Im August 1925 zieht die belgische Besatzung ab; in mitternächtlichen Feiern erklingt in jeder Gemeinde das Deutschlandlied.
In Willich beginnt die Tragödie des Stahlwerks Becker, das bis zum Ende des Ersten Weltkriegs eine rasante Konjunktur genossen hat. Aber die Expansion basierte vorwiegend auf Krediten. Zudem lassen die Friedensaufträge auf sich warten, die Umstellung auf die Friedensproduktion kostet eine Menge Geld. Firmenchef Dr. Reinhold Becker (verstorben 1924) erweist sich mehr als Pump- denn als Finanzgenie. 1930 wird das Werk still gelegt, und mit einem Schlag ist ein Viertel der Willicher Werktätigen arbeitslos.

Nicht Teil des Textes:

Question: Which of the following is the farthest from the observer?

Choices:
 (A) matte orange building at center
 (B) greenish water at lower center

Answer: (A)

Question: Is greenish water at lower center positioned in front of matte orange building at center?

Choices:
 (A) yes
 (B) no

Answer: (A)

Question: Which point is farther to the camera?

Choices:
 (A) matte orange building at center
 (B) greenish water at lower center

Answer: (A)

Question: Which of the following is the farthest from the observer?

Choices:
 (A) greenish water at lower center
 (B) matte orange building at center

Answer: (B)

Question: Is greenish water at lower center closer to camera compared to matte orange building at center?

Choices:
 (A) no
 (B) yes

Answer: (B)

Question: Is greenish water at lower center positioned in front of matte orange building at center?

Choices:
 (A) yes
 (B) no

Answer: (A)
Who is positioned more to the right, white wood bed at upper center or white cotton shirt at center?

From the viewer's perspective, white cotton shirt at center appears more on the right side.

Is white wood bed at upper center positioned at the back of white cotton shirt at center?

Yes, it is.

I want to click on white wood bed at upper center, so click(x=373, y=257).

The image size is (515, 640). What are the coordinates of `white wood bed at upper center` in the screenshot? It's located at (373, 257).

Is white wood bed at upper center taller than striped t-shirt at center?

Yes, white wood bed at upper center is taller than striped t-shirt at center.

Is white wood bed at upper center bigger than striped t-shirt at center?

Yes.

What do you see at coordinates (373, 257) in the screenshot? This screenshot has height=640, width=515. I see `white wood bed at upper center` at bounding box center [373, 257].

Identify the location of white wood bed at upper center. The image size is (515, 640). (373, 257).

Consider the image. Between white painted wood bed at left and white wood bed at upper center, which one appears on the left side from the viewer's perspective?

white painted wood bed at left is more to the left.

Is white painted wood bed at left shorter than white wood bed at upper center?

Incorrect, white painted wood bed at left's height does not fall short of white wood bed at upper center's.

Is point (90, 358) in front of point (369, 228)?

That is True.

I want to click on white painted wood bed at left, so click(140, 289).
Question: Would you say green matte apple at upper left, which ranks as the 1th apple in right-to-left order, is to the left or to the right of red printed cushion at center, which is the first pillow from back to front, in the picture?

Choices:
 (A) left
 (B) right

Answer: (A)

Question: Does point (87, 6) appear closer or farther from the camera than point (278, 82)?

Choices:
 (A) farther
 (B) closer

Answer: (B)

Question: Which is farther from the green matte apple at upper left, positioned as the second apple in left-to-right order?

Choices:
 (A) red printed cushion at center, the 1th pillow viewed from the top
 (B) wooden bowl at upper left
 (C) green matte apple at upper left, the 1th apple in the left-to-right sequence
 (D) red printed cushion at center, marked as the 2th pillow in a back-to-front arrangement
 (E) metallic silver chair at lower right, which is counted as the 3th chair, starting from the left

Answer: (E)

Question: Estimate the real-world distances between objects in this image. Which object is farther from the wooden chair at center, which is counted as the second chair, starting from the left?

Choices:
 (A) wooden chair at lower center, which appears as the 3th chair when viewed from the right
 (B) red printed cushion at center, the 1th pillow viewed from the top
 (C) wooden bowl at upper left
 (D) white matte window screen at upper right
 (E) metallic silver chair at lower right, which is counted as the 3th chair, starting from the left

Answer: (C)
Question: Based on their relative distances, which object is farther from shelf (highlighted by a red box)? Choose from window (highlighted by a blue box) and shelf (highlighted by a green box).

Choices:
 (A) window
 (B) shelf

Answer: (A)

Doch es gibt auch Zeichen der Hoffnung: Unweit des still gelegten Stahlwerks, an der Krusestraße, wird ein Jahr später eine schlichte Holzkapelle eingeweiht - künftiges Gotteshaus der Willicher Protestanten.
Bereits seit Beginn des Jahrhunderts gibt es durch den Zuzug evangelischer Beamter zum damaligen Zentralgefängnis eine Gemeinde in Anrath.